Images with keypoint coordinates
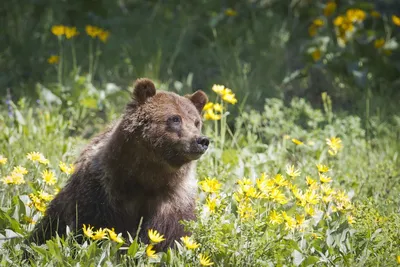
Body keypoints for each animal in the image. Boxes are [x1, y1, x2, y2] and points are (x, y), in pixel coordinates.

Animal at [27, 78, 209, 251]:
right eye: (175, 118)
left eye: (196, 122)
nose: (201, 140)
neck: (147, 177)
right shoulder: (104, 194)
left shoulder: (173, 202)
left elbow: (169, 237)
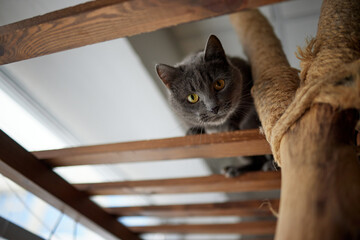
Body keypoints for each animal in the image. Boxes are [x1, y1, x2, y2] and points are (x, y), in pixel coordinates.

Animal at [155, 34, 270, 176]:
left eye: (219, 84)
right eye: (192, 97)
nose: (214, 108)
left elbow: (243, 109)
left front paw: (231, 125)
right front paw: (192, 131)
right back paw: (235, 169)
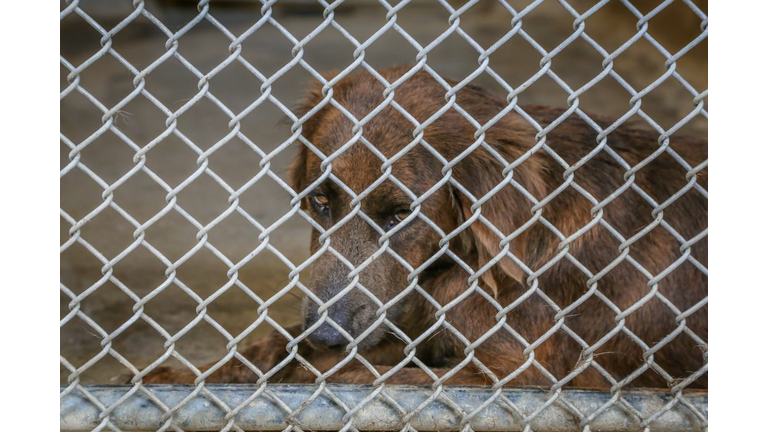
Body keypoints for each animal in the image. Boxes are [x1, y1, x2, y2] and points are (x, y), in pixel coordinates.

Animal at [142, 66, 708, 390]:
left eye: (400, 214)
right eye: (321, 201)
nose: (326, 333)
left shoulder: (526, 372)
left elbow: (349, 373)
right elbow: (276, 345)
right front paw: (181, 376)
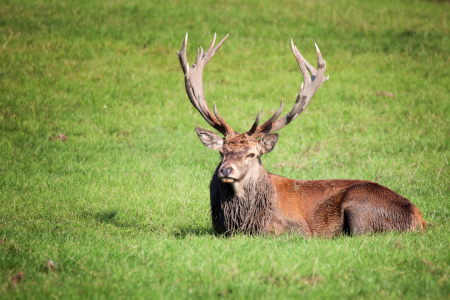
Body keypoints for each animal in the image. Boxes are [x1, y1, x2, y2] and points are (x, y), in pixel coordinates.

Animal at [177, 34, 426, 237]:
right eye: (221, 152)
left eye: (251, 154)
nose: (226, 170)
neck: (242, 223)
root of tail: (420, 219)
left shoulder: (297, 229)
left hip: (359, 206)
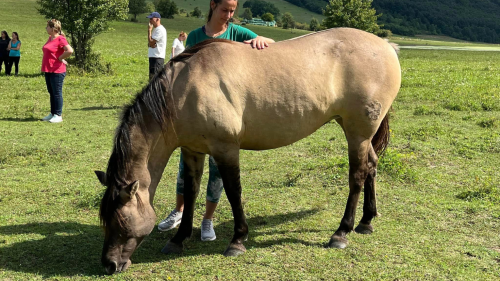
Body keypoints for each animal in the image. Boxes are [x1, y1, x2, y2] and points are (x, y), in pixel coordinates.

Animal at [94, 27, 402, 272]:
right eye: (105, 221)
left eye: (121, 222)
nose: (109, 264)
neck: (184, 89)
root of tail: (387, 46)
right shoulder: (192, 150)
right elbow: (190, 192)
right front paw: (179, 238)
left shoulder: (226, 149)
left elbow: (233, 192)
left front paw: (238, 240)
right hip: (361, 136)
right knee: (372, 166)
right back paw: (366, 221)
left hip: (357, 134)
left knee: (357, 175)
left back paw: (342, 232)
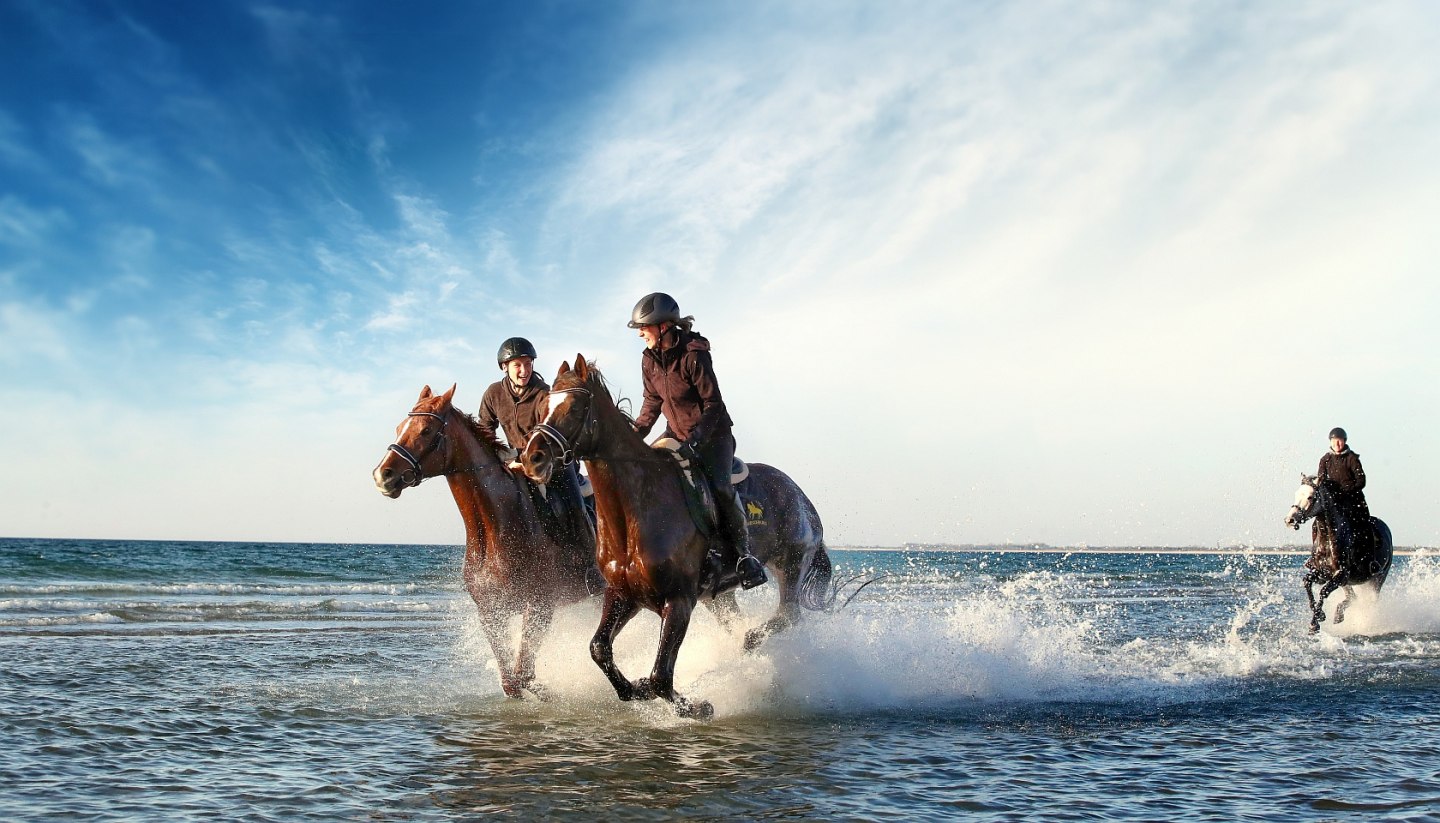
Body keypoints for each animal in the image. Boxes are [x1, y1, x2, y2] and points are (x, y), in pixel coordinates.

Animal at [374, 388, 599, 696]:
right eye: (399, 428)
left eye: (426, 430)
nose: (383, 475)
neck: (495, 525)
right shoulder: (491, 613)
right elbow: (511, 681)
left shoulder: (539, 606)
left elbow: (523, 674)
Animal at [521, 356, 835, 716]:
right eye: (543, 407)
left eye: (574, 407)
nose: (532, 458)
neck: (634, 512)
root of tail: (800, 495)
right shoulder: (623, 595)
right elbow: (599, 648)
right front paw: (634, 688)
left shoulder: (679, 600)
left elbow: (660, 676)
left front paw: (695, 707)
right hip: (719, 596)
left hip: (793, 562)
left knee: (788, 615)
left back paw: (748, 643)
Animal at [1284, 471, 1393, 633]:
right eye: (1297, 494)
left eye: (1310, 497)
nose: (1289, 520)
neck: (1328, 539)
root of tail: (1386, 528)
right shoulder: (1323, 573)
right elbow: (1307, 582)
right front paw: (1320, 614)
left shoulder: (1340, 575)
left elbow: (1323, 591)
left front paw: (1314, 623)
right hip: (1348, 582)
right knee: (1353, 598)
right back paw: (1338, 615)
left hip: (1377, 578)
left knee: (1369, 600)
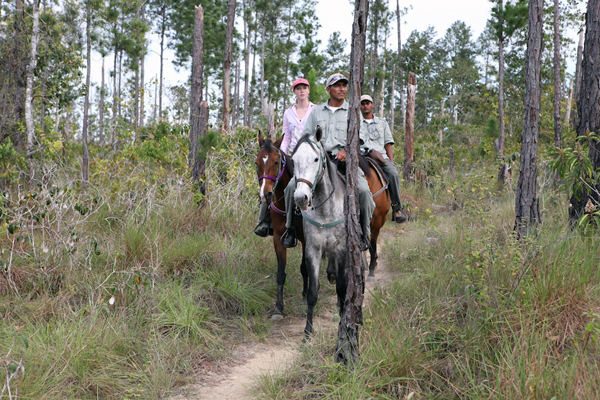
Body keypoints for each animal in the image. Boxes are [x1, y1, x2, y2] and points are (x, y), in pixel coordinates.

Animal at [254, 133, 308, 320]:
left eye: (276, 162)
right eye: (256, 163)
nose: (266, 194)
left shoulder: (308, 240)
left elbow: (305, 267)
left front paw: (306, 296)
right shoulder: (278, 238)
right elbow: (280, 274)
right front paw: (278, 308)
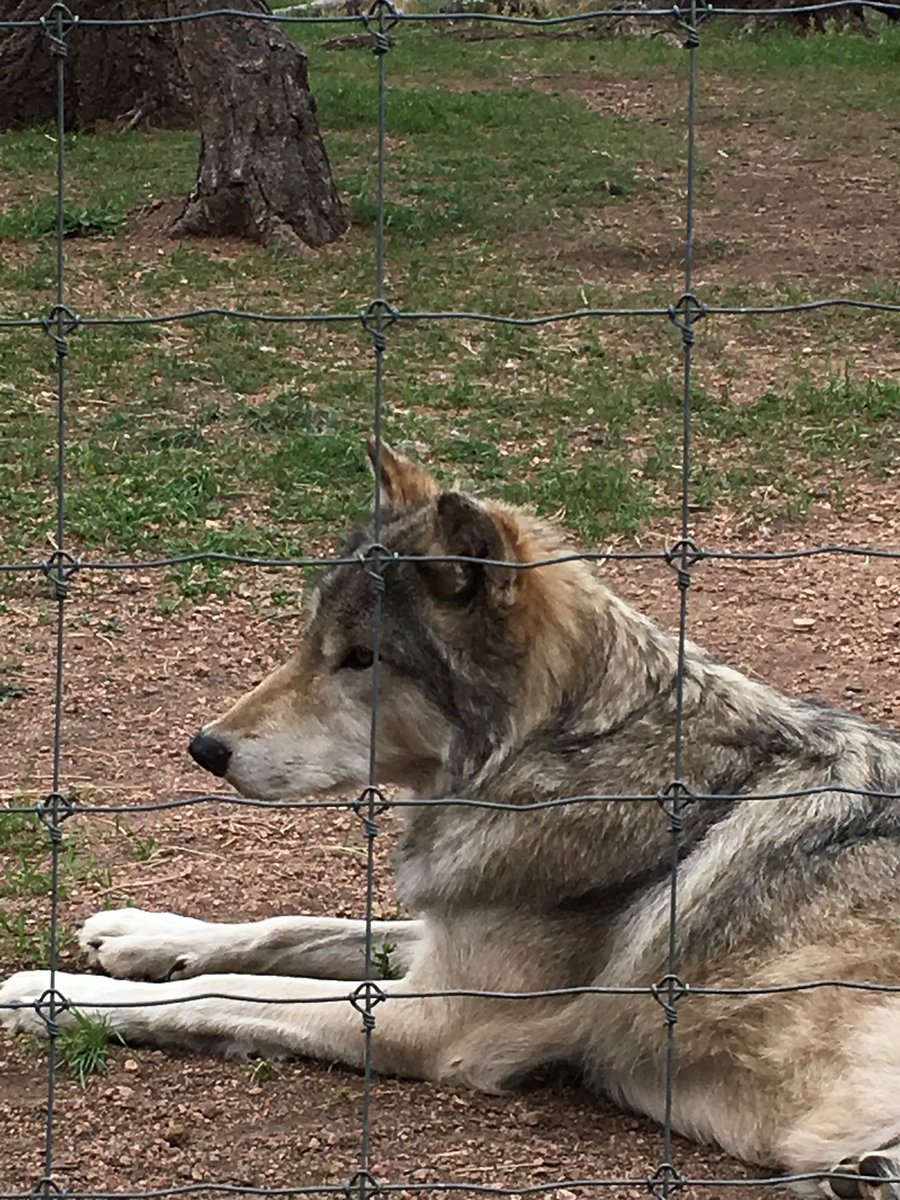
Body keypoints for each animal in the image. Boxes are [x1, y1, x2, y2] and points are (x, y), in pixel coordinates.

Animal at [2, 441, 900, 1197]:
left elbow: (228, 990)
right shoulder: (445, 928)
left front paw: (51, 992)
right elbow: (287, 927)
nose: (204, 748)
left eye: (361, 659)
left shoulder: (432, 1017)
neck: (560, 756)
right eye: (309, 642)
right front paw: (139, 936)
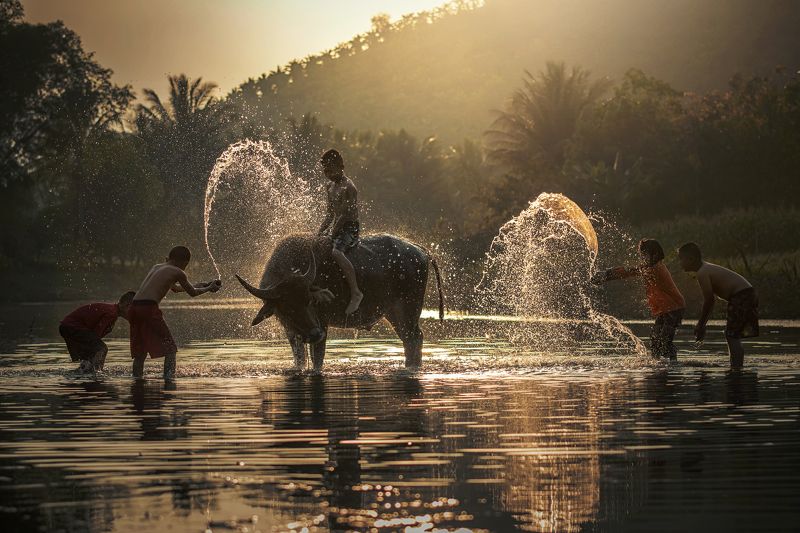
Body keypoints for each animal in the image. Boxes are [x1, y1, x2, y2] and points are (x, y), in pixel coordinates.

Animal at [236, 234, 444, 370]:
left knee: (414, 338)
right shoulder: (292, 331)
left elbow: (317, 360)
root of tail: (419, 250)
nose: (315, 333)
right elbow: (300, 359)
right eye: (287, 307)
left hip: (408, 309)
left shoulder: (322, 323)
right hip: (393, 313)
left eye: (309, 301)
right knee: (410, 340)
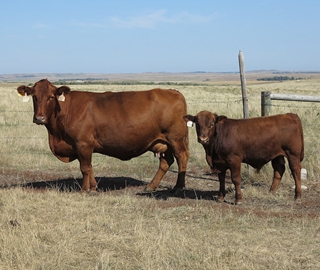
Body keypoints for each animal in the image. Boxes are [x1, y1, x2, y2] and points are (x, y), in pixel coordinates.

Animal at [17, 79, 189, 192]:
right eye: (34, 97)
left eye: (51, 97)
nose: (39, 118)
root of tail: (172, 91)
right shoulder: (80, 146)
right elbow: (89, 167)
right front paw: (93, 187)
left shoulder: (83, 143)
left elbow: (84, 168)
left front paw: (85, 189)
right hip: (163, 142)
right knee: (166, 162)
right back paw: (151, 186)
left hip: (175, 138)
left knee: (182, 157)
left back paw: (178, 187)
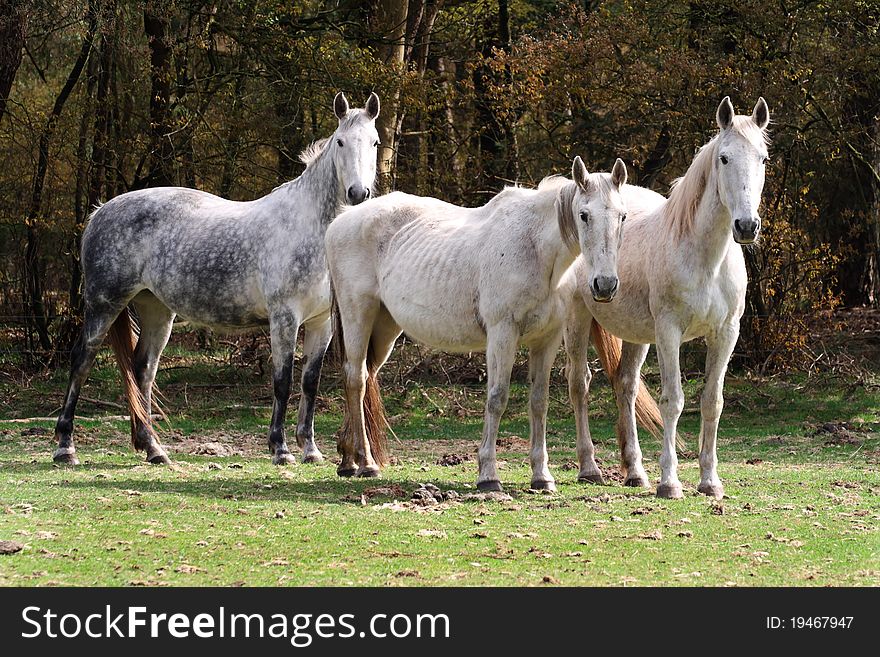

▸ TASK DESCRIPTION
The answer is each line from the entries above in which the word "tail" occurs.

▸ COMPLETED TASK
root of tail: (420, 219)
root of tail: (387, 46)
root of tail: (800, 495)
root of tail: (1386, 528)
root of tail: (419, 250)
root of tail: (172, 91)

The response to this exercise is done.